USA Today: Obama's highway tolls take cash, time and privacy
Obama's highway tolls take cash, time and privacy: Column
When government success means you pay more taxes.
By Glenn Harlan Reynolds
May 4, 2014
USA Today
It's yet another lesson in the law of unintended consequences — and, as usual, the government wants us to pick up the tab for its poor planning. This time, it's the Obama administration's proposal to allow tolls on interstate highways, where such tolls have been banned since the Eisenhower days.
The problem is that government efforts to discourage driving and to encourage fuel conservation have been successful. With people burning less gas, revenues from the gasoline tax are down.
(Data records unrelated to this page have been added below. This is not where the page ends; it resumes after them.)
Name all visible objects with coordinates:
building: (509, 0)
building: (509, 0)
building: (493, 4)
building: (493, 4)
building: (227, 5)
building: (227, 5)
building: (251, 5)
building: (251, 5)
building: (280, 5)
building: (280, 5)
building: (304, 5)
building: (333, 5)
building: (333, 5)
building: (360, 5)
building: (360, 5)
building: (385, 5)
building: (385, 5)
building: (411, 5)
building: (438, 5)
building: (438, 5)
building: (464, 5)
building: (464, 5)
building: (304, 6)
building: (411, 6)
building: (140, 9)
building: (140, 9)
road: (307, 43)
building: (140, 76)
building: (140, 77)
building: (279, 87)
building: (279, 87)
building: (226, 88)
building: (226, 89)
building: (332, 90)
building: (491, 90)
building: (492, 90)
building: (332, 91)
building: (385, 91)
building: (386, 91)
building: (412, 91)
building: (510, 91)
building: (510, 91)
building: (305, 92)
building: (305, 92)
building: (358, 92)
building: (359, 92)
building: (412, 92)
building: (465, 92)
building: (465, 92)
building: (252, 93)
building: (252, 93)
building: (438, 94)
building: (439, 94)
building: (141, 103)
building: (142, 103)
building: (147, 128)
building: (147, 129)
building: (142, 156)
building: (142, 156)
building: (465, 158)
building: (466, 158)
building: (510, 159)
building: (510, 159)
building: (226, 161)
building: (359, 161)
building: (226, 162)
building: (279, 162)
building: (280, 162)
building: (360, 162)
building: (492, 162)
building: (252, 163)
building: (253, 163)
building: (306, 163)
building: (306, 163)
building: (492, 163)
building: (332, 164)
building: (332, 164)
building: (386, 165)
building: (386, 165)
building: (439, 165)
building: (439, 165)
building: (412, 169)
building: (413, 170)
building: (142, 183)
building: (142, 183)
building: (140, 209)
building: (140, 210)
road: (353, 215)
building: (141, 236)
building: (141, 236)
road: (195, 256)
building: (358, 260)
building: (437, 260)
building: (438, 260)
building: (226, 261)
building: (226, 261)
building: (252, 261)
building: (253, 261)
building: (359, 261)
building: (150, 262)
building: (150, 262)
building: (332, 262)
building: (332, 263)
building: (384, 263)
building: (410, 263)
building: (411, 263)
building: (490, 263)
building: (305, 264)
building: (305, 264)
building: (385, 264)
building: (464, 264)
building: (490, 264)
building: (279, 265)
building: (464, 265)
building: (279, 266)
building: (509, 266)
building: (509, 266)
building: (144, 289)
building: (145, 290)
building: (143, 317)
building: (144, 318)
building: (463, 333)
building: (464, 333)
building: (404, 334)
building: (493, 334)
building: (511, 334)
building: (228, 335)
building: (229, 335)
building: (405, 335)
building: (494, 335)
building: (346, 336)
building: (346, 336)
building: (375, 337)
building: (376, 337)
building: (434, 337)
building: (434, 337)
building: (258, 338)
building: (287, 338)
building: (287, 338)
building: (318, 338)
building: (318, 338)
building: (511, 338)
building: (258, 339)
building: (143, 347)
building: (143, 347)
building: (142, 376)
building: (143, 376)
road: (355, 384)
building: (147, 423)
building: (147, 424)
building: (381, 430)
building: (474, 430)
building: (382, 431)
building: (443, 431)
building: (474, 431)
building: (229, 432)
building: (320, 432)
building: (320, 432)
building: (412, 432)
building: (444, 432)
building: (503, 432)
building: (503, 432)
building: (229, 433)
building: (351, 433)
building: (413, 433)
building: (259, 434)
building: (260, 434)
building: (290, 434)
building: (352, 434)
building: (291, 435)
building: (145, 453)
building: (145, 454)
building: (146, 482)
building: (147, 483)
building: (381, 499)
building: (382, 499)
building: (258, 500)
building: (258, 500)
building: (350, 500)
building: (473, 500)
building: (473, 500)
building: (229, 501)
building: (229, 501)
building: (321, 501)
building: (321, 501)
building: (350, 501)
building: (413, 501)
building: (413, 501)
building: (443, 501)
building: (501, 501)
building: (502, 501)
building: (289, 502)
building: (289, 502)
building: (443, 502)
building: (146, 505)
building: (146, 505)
People burning less gas is what the government wanted. But with gas prices at historically high levels (often over four bucks a gallon), and with trust in government at historic lows, politicians aren't too enthusiastic about taking the obvious step, increasing the gas tax. They don't want to take the heat. Instead, they're looking to increase revenue in other, less obvious ways.
This has led states such as Oregon and New Jersey to propose taxing people for mileage instead of gas, probably using GPS trackers. That approach increases taxes most on gas-sipping hybrids and electric cars, which use no gas at all. (You know, the cars the government has been busy subsidizing because they use less or no gas.) But the idea of having all our movement tracked by government-mandated GPS units hasn't played very well with voters, so those schemes have had trouble getting traction.
Tolls are plan B. But they'll also make the driving experience worse, and less private. If states set up old-fashioned toll booths on the interstate, as a number already have for bridges and tunnels, you'll have to slow down to pay. (Which, ironically, will waste gas.) Politicians will undoubtedly like it, though, because all those toll booth employees will be government employees who can probably be counted on to re-elect incumbents.
Of course, this is the 21st century, so we'll let drivers who opt in use radio frequency chips or bar codes to whiz by sensors that withdraw money from your bank account. But that's not really an improvement because it also means that the government will have a handy computerized record of where you go and when. It might not save time, either, as E-ZPass lanes clog up, too.
One of the nice things about driving in America today is that if you tire of the Big Brother aspects of air travel, you can just get in your car and go. Sensor-equipped tolls will make it easy for a government that already spies on us too much to spy on us some more. Whatever promises are made now, experience shows that's exactly what the government will do.
If the gas tax really isn't raising enough money to fix the roads, then our politicians should man up and increase it or better yet stop spending so much of it on sidewalks, bike lanes and mass transit. The worst possible outcome is tolls that instead of just taking our money like a gas tax, will take our money, waste our time and destroy our privacy.
Glenn Harlan Reynolds, a University of Tennessee law professor, is the author of The New School: How the Information Age Will Save American Education from Itself.